The problem ▸
What lines in the listing include "expression"? Return a copy of each.
━━ Provided material
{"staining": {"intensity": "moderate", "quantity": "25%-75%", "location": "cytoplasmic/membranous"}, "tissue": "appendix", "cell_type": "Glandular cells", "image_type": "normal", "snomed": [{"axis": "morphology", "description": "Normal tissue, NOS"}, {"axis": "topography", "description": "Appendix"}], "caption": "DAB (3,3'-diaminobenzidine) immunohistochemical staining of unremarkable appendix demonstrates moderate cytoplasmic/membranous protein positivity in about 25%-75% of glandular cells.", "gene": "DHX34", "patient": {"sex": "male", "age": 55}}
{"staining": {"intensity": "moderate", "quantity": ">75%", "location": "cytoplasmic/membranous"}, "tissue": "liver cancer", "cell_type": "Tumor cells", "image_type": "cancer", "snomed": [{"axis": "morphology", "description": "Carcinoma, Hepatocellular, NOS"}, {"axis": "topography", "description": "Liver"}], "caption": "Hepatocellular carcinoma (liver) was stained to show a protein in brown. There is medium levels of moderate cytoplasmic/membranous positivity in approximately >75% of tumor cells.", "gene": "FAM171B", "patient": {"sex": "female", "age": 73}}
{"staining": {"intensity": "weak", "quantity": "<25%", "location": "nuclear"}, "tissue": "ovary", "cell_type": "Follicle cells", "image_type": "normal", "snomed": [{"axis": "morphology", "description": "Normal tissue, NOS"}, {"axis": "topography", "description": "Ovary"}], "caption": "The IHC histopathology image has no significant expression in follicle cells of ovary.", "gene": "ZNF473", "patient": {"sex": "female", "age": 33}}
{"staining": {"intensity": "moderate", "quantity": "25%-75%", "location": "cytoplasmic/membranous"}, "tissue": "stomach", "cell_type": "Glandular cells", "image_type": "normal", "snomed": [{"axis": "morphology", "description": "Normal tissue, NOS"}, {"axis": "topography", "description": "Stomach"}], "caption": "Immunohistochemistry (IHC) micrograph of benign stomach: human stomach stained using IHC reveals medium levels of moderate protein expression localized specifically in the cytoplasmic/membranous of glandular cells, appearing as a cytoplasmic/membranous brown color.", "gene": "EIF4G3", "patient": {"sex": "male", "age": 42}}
━━━━
Solution for this exercise ▸
{"staining": {"intensity": "weak", "quantity": "<25%", "location": "nuclear"}, "tissue": "ovary", "cell_type": "Follicle cells", "image_type": "normal", "snomed": [{"axis": "morphology", "description": "Normal tissue, NOS"}, {"axis": "topography", "description": "Ovary"}], "caption": "The IHC histopathology image has no significant expression in follicle cells of ovary.", "gene": "ZNF473", "patient": {"sex": "female", "age": 33}}
{"staining": {"intensity": "moderate", "quantity": "25%-75%", "location": "cytoplasmic/membranous"}, "tissue": "stomach", "cell_type": "Glandular cells", "image_type": "normal", "snomed": [{"axis": "morphology", "description": "Normal tissue, NOS"}, {"axis": "topography", "description": "Stomach"}], "caption": "Immunohistochemistry (IHC) micrograph of benign stomach: human stomach stained using IHC reveals medium levels of moderate protein expression localized specifically in the cytoplasmic/membranous of glandular cells, appearing as a cytoplasmic/membranous brown color.", "gene": "EIF4G3", "patient": {"sex": "male", "age": 42}}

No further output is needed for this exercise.